Who was our unborn child? What had been his or her previous incarnations? We didn’t know. But we could understand, on the basis of the Srimad-Bhagavatam, that whoever the child was—for better or worse—that was our karma. Just as it is the child’s karma to be born into a particular family, so it is the parents’ karma to have that particular child born to them.

Yet, my husband and I knew we weren’t tossing helplessly in the ocean of karma. In the ninth chapter of the Gita, Lord Krsna explains, “Whatever you do, whatever you eat, whatever you offer or give away, and whatever austerities you perform—do that, O son of Kunti, as an offering to Me. In this way you will be freed from karma and its auspicious and inauspicious results.” And He says in the eighteenth chapter, “In all activities just depend upon Me and work always under My protection. . . . I shall deliver you from all sinful reactions.”

Although the Lord will protect His devotees from the effects of karma, He never wants them to sit idly or to act foolishly, waiting for Him to save them. Srila Prabhupada, my spiritual master and the founder and spiritual master of the International Society for Krishna Consciousness, has stated, “The highest goal of human life is to work hard under the guidance of the Lord and become completely dependent on Him … to work with valor, but at the same time depend completely on the Lord.”

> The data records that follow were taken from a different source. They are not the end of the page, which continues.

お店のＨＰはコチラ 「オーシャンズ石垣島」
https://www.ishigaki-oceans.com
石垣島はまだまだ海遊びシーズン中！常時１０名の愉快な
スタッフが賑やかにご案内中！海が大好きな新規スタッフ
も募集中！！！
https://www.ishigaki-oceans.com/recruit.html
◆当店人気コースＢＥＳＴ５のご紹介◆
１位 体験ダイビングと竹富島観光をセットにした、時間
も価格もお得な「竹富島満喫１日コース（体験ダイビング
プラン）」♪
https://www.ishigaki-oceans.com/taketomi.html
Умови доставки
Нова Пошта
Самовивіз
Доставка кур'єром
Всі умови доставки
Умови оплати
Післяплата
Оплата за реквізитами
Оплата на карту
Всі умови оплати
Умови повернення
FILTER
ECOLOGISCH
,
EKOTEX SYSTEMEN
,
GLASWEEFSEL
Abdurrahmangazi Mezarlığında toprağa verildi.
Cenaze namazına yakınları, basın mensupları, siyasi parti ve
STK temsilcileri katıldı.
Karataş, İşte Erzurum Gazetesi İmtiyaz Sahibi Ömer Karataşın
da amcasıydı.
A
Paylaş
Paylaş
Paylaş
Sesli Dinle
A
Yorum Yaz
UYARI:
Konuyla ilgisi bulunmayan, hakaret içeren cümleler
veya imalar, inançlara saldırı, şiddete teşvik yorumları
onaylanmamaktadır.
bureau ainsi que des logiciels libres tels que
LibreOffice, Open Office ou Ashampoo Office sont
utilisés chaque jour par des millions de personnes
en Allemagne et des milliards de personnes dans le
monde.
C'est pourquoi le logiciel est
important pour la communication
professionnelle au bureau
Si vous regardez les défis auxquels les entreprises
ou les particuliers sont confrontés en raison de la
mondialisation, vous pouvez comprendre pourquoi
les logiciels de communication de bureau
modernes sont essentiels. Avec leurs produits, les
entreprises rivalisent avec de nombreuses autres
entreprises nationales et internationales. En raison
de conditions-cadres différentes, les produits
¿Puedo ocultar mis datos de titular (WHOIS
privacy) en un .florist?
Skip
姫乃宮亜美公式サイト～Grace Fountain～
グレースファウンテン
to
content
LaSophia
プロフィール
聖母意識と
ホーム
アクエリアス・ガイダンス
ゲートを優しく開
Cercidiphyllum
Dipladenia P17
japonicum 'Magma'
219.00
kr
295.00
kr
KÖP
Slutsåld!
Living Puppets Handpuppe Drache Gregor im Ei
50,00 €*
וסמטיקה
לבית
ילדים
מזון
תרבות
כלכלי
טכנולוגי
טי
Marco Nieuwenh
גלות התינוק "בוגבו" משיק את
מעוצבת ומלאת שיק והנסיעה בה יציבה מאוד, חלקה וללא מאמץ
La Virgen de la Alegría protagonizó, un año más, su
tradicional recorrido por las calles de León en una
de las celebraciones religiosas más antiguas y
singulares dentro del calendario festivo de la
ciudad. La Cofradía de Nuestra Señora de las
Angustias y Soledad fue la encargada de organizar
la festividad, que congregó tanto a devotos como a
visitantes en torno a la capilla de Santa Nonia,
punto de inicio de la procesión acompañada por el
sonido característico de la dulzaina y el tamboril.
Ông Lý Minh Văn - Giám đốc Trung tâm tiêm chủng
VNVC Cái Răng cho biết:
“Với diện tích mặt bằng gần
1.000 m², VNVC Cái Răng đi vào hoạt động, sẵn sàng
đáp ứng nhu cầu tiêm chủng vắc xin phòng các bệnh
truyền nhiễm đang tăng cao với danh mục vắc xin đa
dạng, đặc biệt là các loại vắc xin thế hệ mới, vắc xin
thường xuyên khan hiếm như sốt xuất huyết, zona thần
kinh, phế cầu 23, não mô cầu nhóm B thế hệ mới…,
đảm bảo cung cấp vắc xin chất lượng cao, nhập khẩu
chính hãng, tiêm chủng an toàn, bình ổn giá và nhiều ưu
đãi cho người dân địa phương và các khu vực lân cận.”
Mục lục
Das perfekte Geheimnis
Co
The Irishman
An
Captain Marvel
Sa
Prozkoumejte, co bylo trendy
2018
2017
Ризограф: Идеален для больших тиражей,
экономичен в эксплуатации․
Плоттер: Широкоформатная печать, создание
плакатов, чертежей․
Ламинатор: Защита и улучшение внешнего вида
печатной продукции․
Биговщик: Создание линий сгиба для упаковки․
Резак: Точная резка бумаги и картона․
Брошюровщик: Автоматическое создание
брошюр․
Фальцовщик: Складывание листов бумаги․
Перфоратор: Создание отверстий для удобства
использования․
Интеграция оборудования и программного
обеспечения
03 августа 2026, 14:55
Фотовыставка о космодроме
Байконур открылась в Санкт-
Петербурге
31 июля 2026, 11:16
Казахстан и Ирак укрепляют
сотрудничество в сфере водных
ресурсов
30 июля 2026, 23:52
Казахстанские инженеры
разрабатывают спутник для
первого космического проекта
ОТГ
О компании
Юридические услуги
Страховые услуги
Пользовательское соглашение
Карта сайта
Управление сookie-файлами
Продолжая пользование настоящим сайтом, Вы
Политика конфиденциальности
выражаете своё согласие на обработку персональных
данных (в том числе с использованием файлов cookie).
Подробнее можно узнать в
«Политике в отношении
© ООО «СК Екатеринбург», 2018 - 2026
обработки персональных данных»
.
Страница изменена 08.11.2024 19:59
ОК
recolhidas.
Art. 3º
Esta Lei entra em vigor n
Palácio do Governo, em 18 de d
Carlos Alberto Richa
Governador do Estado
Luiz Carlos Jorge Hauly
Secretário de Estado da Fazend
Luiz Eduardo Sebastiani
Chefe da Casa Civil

Srila Prabhupada instructed all his followers to purify their lives by chanting the holy names of the Lord (Hare Krsna, Hare Krsna, Krsna Krsna, Hare Hare/ Hare Rama, Hare Rama, Rama Rama, Hare Hare) and to follow four regulative principles: no meat-eating, no taking of intoxicants, no gambling, and no illicit sex. He said that by following this process—which has been recommended for this age by great spiritual authorities and the revealed scriptures—we would come under the Lord’s protection. He would personally free us from karma.

As parents we would thus also be free for freeing our child from karma, so that he or she would never again have to enter a mother’s womb. “One who cannot deliver his dependents from the path of repeated birth and death should not become a father or a mother” (Bhag. 5.5.18). When a person has transcended all karma, both good and bad, he does not have to take another material birth in yet another material body; rather, he develops a spiritual body in the kingdom of God.

We knew that the best we could do was to offer our child what Srila Prabhupada had offered us: devotional service to the Supreme Personality of Godhead. Krsna Himself declares this as the proper path: “One can understand Me as I am, as the Supreme Personality of Godhead, only by devotional service. And when one is in full consciousness of Me by such devotion, he can enter into the kingdom of God” (Bg. 18.55).

These were some of our thoughts. As my pregnancy developed, I continued my service to Krsna, taking special care to get enough exercise, enough rest, and the right foods. Late that September, a healthy seven-and-a-quarter-pound girl was born to us. We named her Amrta dasi, meaning “servant of Lord Krsna, the immortal person.” If, one day, she fully realizes the import of her name, we will feel ourselves successful parents.